REQUIREMENT: Set down exactly the lines below between the line holding "middle pip: (242, 155)" and the line holding "index mcp: (882, 921)", inclusive; no other line belongs in the answer.

(Pose estimation data)
•••
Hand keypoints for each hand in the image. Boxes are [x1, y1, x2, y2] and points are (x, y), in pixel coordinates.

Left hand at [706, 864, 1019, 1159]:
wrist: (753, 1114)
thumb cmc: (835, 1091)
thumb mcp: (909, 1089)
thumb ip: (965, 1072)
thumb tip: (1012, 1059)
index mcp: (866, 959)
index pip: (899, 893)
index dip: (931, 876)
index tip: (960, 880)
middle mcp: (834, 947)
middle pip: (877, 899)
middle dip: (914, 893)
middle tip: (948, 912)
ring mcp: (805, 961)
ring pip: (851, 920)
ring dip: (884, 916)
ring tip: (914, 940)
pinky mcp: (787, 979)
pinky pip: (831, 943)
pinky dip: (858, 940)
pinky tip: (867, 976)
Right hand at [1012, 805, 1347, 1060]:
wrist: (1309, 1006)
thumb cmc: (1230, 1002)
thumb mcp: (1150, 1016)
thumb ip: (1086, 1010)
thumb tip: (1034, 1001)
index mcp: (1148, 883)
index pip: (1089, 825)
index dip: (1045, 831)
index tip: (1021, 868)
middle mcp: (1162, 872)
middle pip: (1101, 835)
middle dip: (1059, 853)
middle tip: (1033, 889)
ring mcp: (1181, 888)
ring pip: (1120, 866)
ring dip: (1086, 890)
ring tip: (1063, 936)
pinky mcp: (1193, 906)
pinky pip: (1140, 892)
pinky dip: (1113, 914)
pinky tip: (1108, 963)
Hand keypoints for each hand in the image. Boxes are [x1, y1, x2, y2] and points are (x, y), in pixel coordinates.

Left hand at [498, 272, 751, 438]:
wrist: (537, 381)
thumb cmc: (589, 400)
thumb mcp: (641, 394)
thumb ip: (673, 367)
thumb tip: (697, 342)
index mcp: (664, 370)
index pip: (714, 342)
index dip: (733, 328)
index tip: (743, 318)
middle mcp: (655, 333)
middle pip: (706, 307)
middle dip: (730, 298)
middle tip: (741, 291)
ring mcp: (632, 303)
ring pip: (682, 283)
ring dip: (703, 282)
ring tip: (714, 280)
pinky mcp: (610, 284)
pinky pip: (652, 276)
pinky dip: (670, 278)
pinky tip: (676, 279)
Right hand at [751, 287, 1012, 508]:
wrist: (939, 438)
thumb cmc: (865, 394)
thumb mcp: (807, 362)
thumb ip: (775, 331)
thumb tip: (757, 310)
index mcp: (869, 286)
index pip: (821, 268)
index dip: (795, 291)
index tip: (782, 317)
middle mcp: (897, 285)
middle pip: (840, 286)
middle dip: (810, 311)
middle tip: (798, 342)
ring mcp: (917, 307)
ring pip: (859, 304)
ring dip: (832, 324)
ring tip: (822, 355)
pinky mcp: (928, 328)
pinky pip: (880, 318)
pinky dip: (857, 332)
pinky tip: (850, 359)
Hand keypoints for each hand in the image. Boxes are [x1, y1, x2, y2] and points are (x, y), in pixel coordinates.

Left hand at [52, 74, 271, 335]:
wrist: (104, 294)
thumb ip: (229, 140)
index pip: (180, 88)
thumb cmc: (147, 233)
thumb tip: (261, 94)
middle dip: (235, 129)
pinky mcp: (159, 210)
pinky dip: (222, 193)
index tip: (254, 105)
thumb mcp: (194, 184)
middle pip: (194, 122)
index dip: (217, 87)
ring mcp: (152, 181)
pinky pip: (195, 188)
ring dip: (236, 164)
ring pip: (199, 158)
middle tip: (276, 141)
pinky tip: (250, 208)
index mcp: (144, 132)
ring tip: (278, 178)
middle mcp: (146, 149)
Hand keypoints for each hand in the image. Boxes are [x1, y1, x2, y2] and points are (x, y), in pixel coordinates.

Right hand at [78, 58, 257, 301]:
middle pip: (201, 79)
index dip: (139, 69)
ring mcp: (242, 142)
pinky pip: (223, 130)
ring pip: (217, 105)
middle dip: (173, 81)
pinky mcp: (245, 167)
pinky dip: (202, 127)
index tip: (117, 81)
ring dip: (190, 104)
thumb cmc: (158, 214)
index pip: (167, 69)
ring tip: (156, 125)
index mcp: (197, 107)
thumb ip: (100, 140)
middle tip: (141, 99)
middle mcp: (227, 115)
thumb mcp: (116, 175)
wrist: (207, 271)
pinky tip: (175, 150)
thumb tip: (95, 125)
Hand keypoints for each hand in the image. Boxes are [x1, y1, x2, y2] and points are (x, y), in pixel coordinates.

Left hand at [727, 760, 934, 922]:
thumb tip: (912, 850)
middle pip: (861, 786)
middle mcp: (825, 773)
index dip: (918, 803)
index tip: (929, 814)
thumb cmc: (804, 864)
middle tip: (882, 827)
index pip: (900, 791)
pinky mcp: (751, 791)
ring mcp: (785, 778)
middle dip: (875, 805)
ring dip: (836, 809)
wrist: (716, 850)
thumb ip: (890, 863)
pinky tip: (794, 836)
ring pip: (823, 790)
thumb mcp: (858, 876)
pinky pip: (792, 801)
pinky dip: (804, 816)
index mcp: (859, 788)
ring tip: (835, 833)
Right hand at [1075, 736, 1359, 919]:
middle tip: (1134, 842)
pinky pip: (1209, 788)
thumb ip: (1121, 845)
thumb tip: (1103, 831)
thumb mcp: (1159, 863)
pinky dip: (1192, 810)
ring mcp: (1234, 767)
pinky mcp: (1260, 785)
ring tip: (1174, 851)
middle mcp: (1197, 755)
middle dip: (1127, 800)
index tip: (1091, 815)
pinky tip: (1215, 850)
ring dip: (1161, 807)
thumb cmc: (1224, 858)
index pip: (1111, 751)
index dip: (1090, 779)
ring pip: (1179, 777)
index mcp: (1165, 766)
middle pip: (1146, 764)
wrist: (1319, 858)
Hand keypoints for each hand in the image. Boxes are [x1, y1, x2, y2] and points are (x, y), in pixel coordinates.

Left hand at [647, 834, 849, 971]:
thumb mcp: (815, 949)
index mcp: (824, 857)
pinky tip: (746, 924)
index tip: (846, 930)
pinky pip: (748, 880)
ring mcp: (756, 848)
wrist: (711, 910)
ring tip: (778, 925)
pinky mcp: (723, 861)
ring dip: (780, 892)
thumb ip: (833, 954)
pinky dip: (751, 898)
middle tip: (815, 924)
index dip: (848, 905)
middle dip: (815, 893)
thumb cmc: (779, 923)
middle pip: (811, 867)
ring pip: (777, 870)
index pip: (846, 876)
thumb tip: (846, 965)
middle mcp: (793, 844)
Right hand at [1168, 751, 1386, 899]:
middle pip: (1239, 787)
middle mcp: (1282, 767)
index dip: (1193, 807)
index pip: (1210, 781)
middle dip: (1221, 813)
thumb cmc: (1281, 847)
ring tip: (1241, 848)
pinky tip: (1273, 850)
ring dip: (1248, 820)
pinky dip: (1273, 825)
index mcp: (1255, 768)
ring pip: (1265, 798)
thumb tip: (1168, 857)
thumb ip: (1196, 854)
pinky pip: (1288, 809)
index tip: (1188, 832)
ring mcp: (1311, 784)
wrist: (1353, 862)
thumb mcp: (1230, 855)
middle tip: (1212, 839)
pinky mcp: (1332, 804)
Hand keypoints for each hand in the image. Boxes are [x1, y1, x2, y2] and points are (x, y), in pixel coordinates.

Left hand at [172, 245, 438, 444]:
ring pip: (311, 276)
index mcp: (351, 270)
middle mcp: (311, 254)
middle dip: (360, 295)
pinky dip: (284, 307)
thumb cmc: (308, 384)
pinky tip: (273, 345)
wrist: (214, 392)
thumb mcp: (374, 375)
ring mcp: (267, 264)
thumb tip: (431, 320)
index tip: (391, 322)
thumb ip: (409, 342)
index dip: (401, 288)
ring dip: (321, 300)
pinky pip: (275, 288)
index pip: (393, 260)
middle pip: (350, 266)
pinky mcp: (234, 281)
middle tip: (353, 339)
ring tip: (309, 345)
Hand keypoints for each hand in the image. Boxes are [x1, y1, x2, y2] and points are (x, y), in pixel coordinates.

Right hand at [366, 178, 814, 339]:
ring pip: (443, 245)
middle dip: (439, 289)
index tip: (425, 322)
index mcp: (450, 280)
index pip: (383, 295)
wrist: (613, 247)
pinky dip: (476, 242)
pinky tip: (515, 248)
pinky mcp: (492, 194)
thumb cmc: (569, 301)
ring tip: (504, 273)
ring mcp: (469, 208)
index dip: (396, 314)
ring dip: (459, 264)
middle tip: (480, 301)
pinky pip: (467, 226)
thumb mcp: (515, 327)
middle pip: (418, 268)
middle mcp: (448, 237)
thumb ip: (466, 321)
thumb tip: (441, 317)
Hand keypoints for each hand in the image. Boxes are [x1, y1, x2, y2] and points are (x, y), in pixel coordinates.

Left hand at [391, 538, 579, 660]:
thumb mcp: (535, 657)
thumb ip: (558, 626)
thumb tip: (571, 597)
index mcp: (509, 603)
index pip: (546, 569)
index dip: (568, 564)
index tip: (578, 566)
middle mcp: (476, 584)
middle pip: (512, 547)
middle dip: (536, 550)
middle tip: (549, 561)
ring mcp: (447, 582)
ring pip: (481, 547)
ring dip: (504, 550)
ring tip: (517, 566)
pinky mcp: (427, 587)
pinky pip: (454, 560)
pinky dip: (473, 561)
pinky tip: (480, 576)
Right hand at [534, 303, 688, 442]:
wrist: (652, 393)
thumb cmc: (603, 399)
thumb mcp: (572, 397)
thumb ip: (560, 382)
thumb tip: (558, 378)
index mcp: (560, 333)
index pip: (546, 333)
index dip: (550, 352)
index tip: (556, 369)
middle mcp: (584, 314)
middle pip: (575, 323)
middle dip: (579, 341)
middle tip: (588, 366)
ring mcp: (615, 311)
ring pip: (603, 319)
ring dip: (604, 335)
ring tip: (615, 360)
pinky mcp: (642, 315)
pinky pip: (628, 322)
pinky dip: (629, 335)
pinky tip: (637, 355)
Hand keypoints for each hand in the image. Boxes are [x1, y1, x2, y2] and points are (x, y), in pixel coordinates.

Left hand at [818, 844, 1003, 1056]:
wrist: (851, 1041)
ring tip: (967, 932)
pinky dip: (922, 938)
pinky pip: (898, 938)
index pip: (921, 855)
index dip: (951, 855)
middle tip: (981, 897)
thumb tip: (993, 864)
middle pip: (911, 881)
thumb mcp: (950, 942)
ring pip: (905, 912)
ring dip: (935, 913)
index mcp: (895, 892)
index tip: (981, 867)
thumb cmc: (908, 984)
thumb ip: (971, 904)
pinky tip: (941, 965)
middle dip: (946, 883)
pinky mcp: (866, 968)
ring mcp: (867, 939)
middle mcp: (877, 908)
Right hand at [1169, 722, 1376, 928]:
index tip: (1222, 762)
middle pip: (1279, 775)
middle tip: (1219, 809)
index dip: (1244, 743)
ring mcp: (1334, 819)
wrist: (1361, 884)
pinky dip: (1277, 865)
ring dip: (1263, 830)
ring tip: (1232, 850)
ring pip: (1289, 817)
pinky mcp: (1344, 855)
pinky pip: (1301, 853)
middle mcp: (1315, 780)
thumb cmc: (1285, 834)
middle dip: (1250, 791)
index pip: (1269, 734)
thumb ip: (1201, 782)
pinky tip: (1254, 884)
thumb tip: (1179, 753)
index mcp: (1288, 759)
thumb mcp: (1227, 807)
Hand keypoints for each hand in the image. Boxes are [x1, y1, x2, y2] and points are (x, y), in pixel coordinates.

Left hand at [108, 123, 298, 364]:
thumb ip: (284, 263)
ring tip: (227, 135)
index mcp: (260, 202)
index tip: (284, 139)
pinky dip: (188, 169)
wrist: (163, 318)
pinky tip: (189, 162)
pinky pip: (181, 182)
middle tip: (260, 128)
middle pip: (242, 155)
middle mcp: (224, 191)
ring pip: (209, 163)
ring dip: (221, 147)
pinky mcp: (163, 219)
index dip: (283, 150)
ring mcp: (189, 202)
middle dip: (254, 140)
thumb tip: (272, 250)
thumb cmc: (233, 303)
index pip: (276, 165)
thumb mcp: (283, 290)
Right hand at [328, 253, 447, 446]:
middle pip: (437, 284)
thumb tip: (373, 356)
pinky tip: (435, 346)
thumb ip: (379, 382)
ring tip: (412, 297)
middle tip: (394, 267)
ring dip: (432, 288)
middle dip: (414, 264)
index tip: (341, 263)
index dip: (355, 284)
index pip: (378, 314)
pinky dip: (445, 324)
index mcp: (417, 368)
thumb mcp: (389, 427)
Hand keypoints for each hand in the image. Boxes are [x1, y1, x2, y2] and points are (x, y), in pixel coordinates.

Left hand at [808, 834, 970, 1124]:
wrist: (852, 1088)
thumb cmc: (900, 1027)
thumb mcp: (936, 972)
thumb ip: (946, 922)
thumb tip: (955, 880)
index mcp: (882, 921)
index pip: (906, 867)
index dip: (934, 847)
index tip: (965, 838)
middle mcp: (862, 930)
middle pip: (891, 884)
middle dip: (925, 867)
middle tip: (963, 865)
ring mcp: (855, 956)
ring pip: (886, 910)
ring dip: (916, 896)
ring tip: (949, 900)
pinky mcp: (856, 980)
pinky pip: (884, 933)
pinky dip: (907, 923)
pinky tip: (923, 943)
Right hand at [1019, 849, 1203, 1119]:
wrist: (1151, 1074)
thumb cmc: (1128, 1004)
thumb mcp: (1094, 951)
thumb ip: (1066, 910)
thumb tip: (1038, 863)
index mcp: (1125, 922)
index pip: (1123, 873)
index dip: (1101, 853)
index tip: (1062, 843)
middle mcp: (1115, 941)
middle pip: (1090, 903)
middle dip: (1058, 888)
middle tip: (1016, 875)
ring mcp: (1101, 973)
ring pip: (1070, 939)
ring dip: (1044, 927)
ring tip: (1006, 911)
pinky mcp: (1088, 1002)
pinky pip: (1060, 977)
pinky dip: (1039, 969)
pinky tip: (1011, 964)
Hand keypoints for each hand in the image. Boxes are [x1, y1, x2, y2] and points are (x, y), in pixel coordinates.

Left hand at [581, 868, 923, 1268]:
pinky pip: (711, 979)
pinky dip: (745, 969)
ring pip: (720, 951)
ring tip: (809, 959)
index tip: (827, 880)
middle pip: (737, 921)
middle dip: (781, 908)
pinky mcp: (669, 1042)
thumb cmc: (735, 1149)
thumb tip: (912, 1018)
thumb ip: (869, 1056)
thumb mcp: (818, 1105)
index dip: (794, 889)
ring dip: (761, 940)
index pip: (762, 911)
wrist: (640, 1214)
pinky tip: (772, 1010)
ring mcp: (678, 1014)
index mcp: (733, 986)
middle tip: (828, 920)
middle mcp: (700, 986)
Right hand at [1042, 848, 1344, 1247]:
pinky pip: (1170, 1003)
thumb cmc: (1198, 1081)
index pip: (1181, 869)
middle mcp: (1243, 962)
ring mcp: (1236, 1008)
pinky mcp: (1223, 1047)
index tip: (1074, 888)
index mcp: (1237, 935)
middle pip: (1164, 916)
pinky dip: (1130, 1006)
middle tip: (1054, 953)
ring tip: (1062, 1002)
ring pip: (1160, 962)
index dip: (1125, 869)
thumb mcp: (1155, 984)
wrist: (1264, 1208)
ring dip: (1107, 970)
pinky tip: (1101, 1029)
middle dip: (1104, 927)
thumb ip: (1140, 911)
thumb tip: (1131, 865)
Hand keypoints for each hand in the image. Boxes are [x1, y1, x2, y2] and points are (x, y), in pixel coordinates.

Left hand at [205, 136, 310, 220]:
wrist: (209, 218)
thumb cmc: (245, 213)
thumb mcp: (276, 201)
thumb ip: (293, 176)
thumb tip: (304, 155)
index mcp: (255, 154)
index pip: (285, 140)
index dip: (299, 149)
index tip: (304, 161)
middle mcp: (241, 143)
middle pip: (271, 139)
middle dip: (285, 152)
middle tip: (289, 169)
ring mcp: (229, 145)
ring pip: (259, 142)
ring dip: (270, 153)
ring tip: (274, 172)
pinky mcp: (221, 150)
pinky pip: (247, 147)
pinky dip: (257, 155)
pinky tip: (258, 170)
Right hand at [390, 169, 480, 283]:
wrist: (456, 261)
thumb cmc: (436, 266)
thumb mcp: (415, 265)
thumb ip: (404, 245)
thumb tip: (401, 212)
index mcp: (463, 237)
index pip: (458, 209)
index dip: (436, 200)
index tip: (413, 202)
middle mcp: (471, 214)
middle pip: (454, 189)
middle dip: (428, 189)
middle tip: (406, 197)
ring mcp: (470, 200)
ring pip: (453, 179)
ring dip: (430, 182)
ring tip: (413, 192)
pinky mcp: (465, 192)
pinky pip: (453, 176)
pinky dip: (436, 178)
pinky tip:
•••
SOLUTION TO THIS PROBLEM:
middle pip: (242, 155)
middle mcp: (224, 191)
ring pip: (209, 163)
ring dip: (221, 147)
pinky mcp: (163, 219)
index dip: (283, 150)
ring mcp: (189, 202)
middle dip: (254, 140)
thumb tip: (272, 250)
thumb cmc: (233, 303)
index pip: (276, 165)
thumb mcp: (283, 290)
Right hand at [328, 253, 447, 446]:
middle pip: (437, 284)
thumb tip: (373, 356)
pinky tip: (435, 346)
thumb ip: (379, 382)
ring tip: (412, 297)
middle tip: (394, 267)
ring dip: (432, 288)
middle dip: (414, 264)
index tip: (341, 263)
index dip: (355, 284)
index pip: (378, 314)
pinky dip: (445, 324)
index mcp: (417, 368)
thumb mcp: (389, 427)
Hand keypoints for each hand in the image. Boxes are [x1, y1, x2, y2] and points are (x, y), in pixel coordinates.

Left hand at [808, 834, 970, 1124]:
wrist: (852, 1088)
thumb cmc: (900, 1027)
thumb mcp: (936, 972)
thumb ip: (946, 922)
thumb tip: (955, 880)
index mcp: (882, 921)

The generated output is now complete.